8 comments on “Largest food retailer gets funding for climate action
  1. Avatar Janet Thompson says:

    Wait, Loblaws- a private company with huge profit margins like a billion a year- gets 12 million of our tax dollars from the Liberals to buy fridges? Trudeau is a disaster. October election can’t come soon enough

  2. Not the best way for the Canadian government to show support towards business when there are so many small to medium sized businesses across Canada in desperate need of funding which can in fact help build a stronger economy and create jobs.

  3. Avatar Anne Oncescu says:

    So my tax dollars are going to a corporation that makes huge profits? So annoyed how this government is spending our money!

  4. Avatar paul taylor says:

    Excellent because Loblaws and Sobeys for years (Sobeys since the 2010s ) have been changing from F Gases with High GHG potentials to R744 or CO2. CO2 has huge energy efficiencies and heat recovery properties that can heat an entire Supermarket.

  5. Avatar sv says:

    Doesn’t make sense why Govt. investing in Loblaws, Govt. should invest in country’s growth, higher employment, citizens have benefits in reduction in taxes, paying of debt.

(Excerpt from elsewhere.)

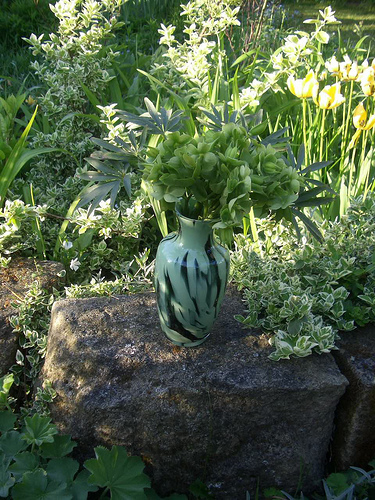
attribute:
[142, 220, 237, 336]
vase — green, glass, shiny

    Govt. knows how to waste tax payers money.

  6. Avatar Susan Dalrymple says:

    I strongly oppose the tax payer funding upgrades for private industry. I also cannot see how this would “create good jobs” in a clean economy. If they are purchasing the refrigeration systems from a Canadian manufacture, then maybe, but there is a good chance that they will purchased from an overseas manufacture, creating jobs there, not here.

    If the government wants to fund retrofits, let them support home owning tax payers, not corporations.